GIVEN INFORMATION —
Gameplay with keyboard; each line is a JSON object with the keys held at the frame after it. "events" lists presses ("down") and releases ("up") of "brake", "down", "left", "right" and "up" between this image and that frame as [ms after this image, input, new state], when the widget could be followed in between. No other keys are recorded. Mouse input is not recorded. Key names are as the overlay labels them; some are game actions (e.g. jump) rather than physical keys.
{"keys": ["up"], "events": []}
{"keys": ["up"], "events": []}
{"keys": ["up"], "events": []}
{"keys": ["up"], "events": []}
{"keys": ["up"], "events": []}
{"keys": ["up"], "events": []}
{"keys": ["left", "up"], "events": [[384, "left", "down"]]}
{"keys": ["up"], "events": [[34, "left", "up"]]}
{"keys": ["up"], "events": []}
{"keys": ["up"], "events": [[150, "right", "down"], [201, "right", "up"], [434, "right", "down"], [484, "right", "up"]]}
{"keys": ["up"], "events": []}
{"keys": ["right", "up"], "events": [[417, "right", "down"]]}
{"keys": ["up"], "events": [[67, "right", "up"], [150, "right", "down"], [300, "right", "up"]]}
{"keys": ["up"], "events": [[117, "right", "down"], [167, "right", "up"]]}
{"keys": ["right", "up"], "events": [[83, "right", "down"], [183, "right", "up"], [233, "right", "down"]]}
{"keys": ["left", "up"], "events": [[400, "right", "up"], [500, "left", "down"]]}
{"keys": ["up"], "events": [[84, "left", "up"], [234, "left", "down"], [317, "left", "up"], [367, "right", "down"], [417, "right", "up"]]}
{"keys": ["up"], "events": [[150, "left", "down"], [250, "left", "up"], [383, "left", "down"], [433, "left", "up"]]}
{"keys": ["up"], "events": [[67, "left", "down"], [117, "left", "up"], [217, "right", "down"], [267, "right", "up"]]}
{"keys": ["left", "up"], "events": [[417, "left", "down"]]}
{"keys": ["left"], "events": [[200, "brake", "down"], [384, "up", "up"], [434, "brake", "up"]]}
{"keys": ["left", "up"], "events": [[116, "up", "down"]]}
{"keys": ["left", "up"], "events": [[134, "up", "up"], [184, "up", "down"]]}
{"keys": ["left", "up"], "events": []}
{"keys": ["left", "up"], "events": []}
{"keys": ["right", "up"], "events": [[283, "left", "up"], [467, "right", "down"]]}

TASK GOAL — Go through the material and report each line that holds the string "brake".

FINAL ANSWER —
Gameplay with keyboard; each line is a JSON object with the keys held at the frame after it. "events" lists presses ("down") and releases ("up") of "brake", "down", "left", "right" and "up" between this image and that frame as [ms after this image, input, new state], when the widget could be followed in between. No other keys are recorded. Mouse input is not recorded. Key names are as the overlay labels them; some are game actions (e.g. jump) rather than physical keys.
{"keys": ["left"], "events": [[200, "brake", "down"], [384, "up", "up"], [434, "brake", "up"]]}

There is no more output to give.